What needs to be done = Reproduce the data below word for word, omitting the pictures.

::: Data provided :::

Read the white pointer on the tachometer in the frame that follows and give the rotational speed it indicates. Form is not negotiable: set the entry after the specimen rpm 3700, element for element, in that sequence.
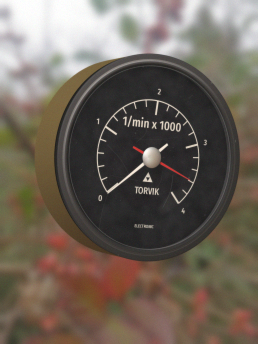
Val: rpm 0
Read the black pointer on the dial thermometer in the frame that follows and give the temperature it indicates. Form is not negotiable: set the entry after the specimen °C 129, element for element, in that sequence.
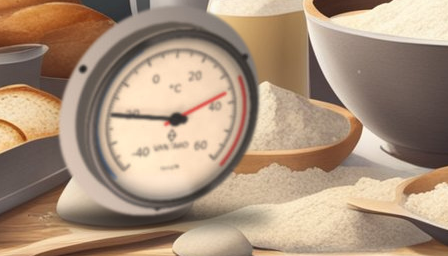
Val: °C -20
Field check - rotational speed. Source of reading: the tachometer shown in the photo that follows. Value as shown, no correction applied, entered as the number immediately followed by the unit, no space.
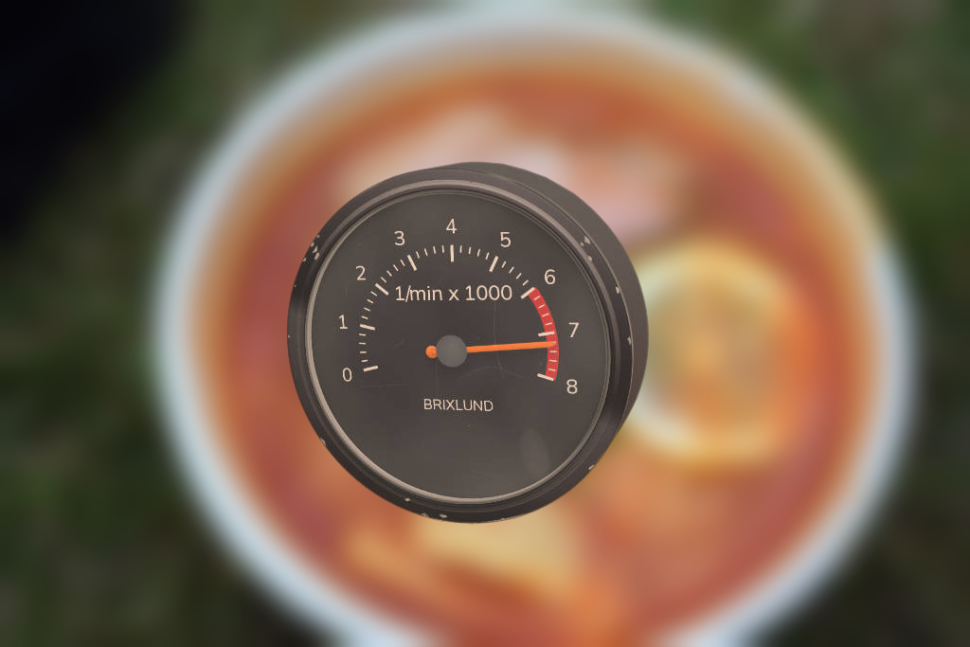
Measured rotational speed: 7200rpm
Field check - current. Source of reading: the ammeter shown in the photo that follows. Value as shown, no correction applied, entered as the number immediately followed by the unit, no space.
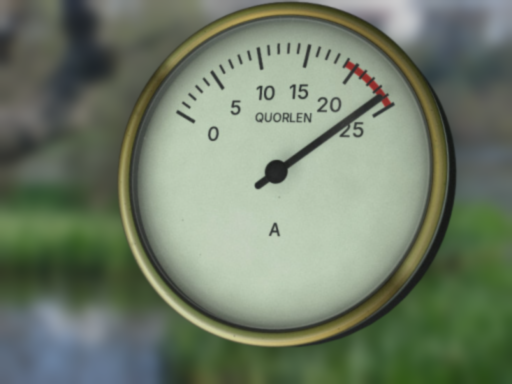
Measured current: 24A
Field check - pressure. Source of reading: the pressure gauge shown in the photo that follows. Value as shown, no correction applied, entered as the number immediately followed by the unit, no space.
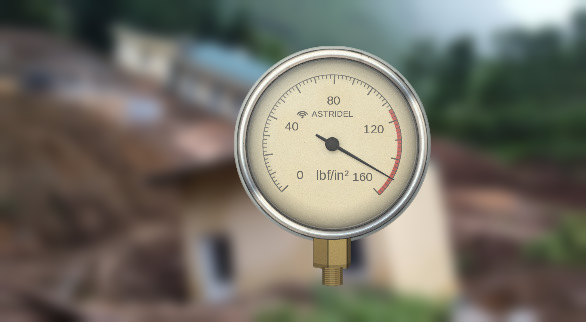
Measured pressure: 150psi
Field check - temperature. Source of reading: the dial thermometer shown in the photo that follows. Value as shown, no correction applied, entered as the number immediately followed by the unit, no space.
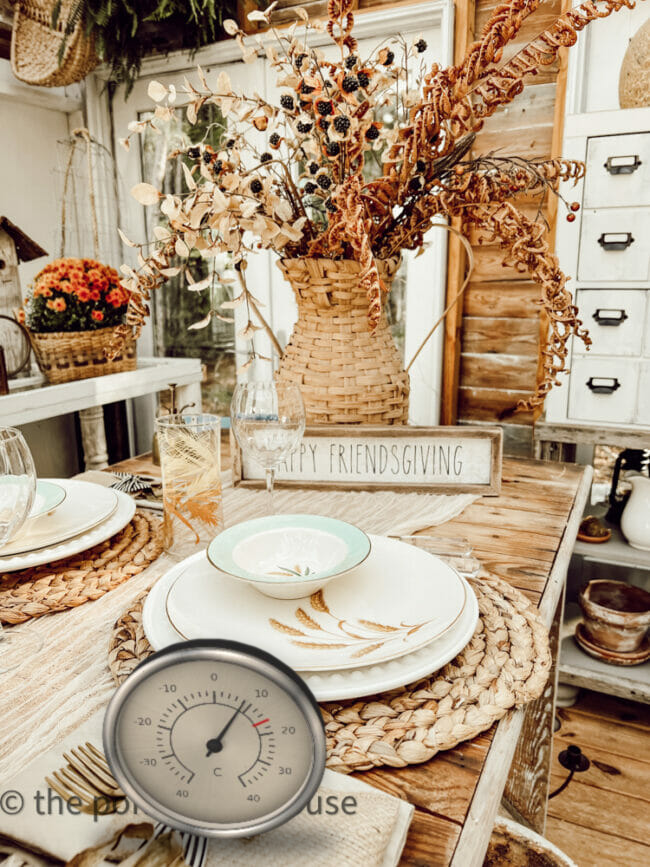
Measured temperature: 8°C
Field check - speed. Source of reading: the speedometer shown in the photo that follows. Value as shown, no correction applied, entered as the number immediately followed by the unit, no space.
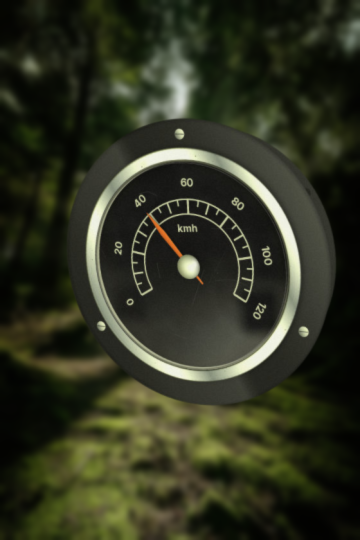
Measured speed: 40km/h
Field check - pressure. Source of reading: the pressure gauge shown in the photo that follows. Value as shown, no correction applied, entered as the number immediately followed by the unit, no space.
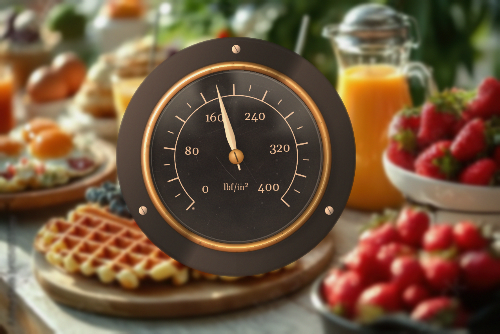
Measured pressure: 180psi
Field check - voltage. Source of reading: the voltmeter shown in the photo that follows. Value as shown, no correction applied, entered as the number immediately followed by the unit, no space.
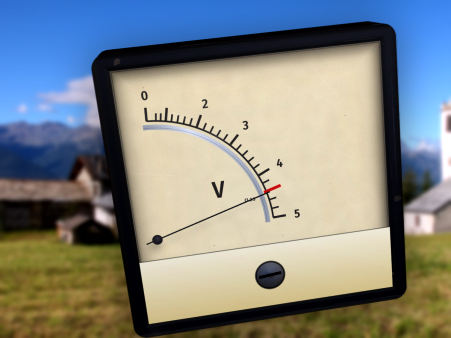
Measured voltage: 4.4V
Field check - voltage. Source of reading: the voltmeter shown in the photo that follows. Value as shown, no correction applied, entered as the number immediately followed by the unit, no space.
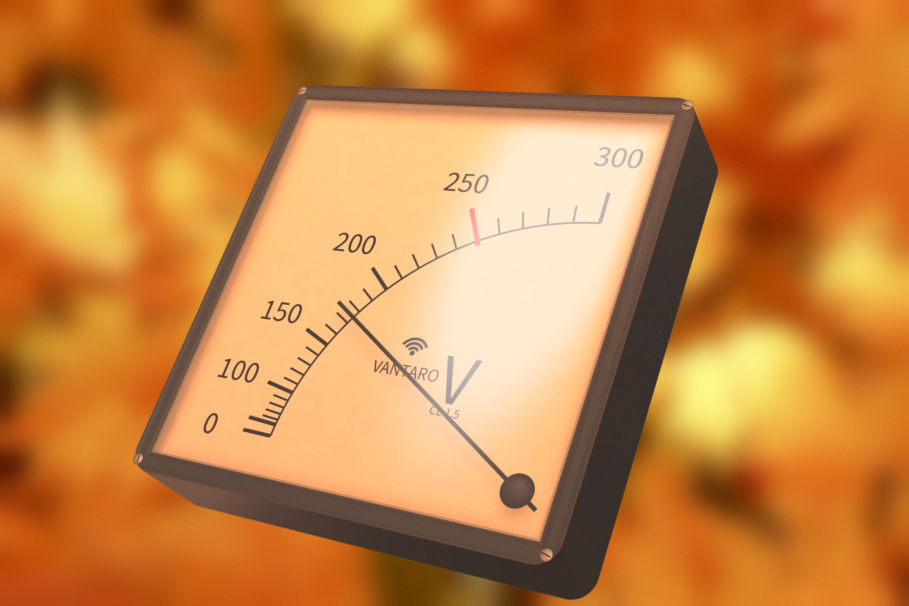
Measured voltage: 175V
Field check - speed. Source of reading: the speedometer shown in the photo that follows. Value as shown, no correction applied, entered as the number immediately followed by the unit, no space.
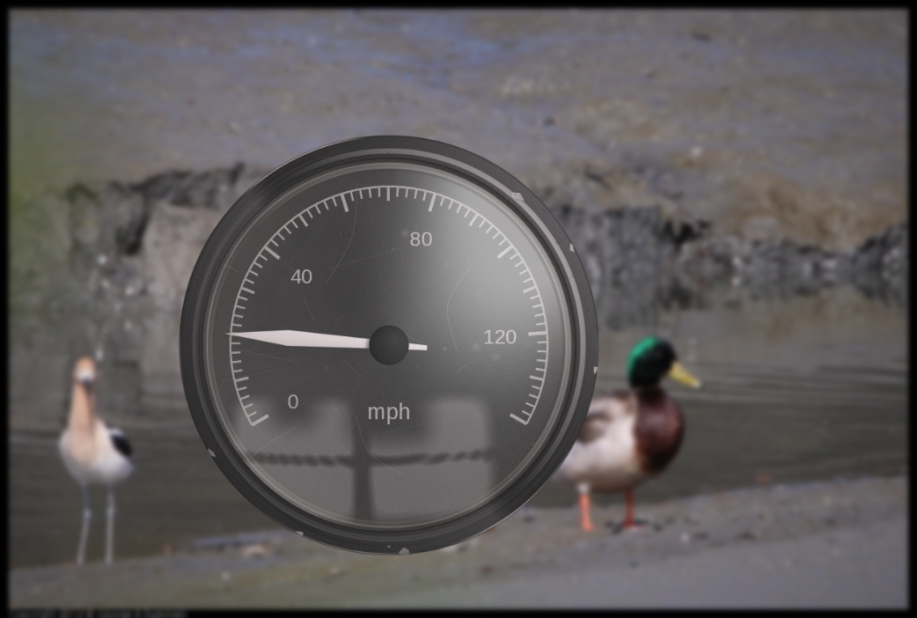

:::

Response =
Read the white pointer on the tachometer in the frame that follows and give the rotational speed it indicates. Form is not negotiable: set the entry after the specimen rpm 3700, element for element, in that sequence.
Val: rpm 0
Read the black pointer on the dial thermometer in the frame that follows and give the temperature it indicates. Form is not negotiable: set the entry after the specimen °C 129, element for element, in that sequence.
Val: °C -20
Field check - rotational speed. Source of reading: the tachometer shown in the photo that follows. Value as shown, no correction applied, entered as the number immediately followed by the unit, no space.
Measured rotational speed: 7200rpm
Field check - current. Source of reading: the ammeter shown in the photo that follows. Value as shown, no correction applied, entered as the number immediately followed by the unit, no space.
Measured current: 24A
Field check - pressure. Source of reading: the pressure gauge shown in the photo that follows. Value as shown, no correction applied, entered as the number immediately followed by the unit, no space.
Measured pressure: 150psi
Field check - temperature. Source of reading: the dial thermometer shown in the photo that follows. Value as shown, no correction applied, entered as the number immediately followed by the unit, no space.
Measured temperature: 8°C
Field check - speed. Source of reading: the speedometer shown in the photo that follows. Value as shown, no correction applied, entered as the number immediately followed by the unit, no space.
Measured speed: 40km/h
Field check - pressure. Source of reading: the pressure gauge shown in the photo that follows. Value as shown, no correction applied, entered as the number immediately followed by the unit, no space.
Measured pressure: 180psi
Field check - voltage. Source of reading: the voltmeter shown in the photo that follows. Value as shown, no correction applied, entered as the number immediately followed by the unit, no space.
Measured voltage: 4.4V
Field check - voltage. Source of reading: the voltmeter shown in the photo that follows. Value as shown, no correction applied, entered as the number immediately followed by the unit, no space.
Measured voltage: 175V
Field check - speed. Source of reading: the speedometer shown in the photo that follows. Value as shown, no correction applied, entered as the number immediately followed by the unit, no space.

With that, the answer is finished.